Gara d’appalto per l’Ilva, viene interrogato alla Camera Luigi Di Maio, ministro del Lavoro e dello Sviluppo economico. “La procedura di gara è stata un pasticcio con regole cambiate in corsa” afferma il vice Premier, aggiungendo: “C’era chi ci prendeva in giro perché stavamo perdendo tempo a studiare 23 mila pagine. Invece, abbiamo fatto bene e l’Anac ha confermato tutte le criticità e che le nostre preoccupazioni erano fondate”
Numerose sono le “criticità”, che il leader dei 5 Stelle enuncia riguardo la questione della gara. Si parte dalla scrittura dei rilanci, “scritto malissimo e in maniera confusa”, che non ha permesso all’offerta migliore sul piano ambientale e occupazionale di vincere. Proprio la questione ambientale è fondamentale: “Quando è stata bandita la gara, il 5 gennaio del 2016, chi voleva partecipare alla procedura di gara doveva fare un’offerta che prevedeva di attuare il piano ambientale entro il 31 dicembre dello stesso anno. Capirete bene che questa sarebbe stata un’impresa titanica e poche imprese hanno potuto partecipare” considerando che poi la scadenza è stata prorogata prima di due anni e poi di altri cinque, per un totale di 7 anni.
“Si è arrivati al 2023, sette anni in più”, quindi “avrebbero potuto partecipare molte più imprese” e “avremmo potuto avere molte più offerte e miglio, compresa quella di ArcelorMittal” spiega il ministro. “Non solo: l’azienda non ha poi neanche rispettato i termini intermedi del piano ambientale e questo di per sé, se confermato, sarebbe bastato ad escluderla”. E ancora: “Per questo Governo prima viene la legalità. In questo caso specifico vogliamo andare fino in fondo; capire chi non ha sorvegliato queste criticità, chi si ostina a dire che tutto è in regola. Questo non è assolutamente accettabile”.
Il vice Premier ringrazia l’Anac per aver fornito tempestivamente i risultati richiesti, poi continua: “Qui si sta giocando con la salute delle persone” e “Se si è fatto una procedura di gara che non ha messo al centro il massimo delle tutele occupazionali ambientali e le tutele della salute, politicamente ne dovrà rispondere, soprattutto se poi all’interno delle 23 mila pagine ci sono le criticità che abbiamo segnalato”. “Quando guardo alla procedura di gara e guardo alla lettera dell’Anac, penso alle persone che in tutti in questi anni hanno segnalato queste cose. Riuscire a decifrare tutti questi atti non è stato semplice ma ne è valsa la pena. Per me sul tavolo, restano sempre le questioni occupazionali e ambientali tant’è vero che ho detto chiaramente ad ArcelorMittal che il loro piano ambientale non era soddisfacente e che devono fare una controproposta che sembra sia per arrivare nei prossime ore per mezzo dei commissari”.

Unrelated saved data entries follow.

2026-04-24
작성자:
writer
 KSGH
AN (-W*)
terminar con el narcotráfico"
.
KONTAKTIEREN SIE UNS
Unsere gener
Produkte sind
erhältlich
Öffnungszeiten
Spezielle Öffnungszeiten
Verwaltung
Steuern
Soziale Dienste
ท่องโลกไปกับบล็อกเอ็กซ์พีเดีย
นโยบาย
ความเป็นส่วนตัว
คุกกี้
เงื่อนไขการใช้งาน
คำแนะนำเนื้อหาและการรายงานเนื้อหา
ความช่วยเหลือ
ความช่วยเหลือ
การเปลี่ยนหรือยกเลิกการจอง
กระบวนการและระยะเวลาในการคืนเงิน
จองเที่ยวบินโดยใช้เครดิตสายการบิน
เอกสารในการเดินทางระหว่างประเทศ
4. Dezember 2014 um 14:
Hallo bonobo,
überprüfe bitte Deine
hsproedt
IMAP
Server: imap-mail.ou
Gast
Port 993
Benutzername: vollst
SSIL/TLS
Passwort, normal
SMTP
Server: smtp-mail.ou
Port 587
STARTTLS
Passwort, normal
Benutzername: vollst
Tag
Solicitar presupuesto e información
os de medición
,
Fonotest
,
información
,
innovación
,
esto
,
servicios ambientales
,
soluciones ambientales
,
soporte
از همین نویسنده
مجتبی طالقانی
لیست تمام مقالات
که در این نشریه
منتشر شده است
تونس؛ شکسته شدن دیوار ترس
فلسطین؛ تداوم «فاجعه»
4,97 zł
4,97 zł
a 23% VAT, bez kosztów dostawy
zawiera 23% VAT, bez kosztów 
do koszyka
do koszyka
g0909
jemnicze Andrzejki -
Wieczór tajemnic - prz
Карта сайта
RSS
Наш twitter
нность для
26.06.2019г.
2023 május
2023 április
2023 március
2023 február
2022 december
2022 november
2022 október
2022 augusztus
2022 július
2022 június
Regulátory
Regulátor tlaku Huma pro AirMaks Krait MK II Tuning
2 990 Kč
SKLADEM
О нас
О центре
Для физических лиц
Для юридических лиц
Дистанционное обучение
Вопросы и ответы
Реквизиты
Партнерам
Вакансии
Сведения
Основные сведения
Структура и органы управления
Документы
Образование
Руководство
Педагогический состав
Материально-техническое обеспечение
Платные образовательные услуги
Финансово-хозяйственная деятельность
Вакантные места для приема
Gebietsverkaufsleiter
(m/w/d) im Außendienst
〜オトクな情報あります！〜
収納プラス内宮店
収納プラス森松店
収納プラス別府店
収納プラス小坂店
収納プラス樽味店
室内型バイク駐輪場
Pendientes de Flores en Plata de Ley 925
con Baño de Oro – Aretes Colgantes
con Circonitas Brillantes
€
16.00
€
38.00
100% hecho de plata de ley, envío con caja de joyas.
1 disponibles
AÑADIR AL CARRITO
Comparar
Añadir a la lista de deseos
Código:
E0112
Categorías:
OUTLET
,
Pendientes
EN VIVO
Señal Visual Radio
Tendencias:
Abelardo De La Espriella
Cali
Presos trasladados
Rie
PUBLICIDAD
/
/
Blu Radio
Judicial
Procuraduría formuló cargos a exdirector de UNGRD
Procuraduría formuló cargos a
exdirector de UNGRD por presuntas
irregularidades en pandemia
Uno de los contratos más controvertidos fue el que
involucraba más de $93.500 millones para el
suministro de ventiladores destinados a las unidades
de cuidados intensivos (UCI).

Antonio Gozzi, presidente di Federacciai, afferma che l’industria italiana deve tantissimo alla trasformazione del metallo e che grazie ad essa contribuisce in misura massiccia alle fortune dell’export nazionale. I numeri gli danno ragione perché su 550 miliardi di valore complessivo delle nostre esportazioni, ben 450 sono assicurati dalla sola manifattura. E in questa cifra una parte a dir poco importante è garantita dall’industria meccanica: «Ecco perché la riconversione del più grande impianto europeo arrecherebbe un danno irreparabile. L’Italia sarebbe costretta a comprare l’acciaio dai Paesi concorrenti, Cina e Germania: sarebbe assurdo», ha dichiarato Gozzi.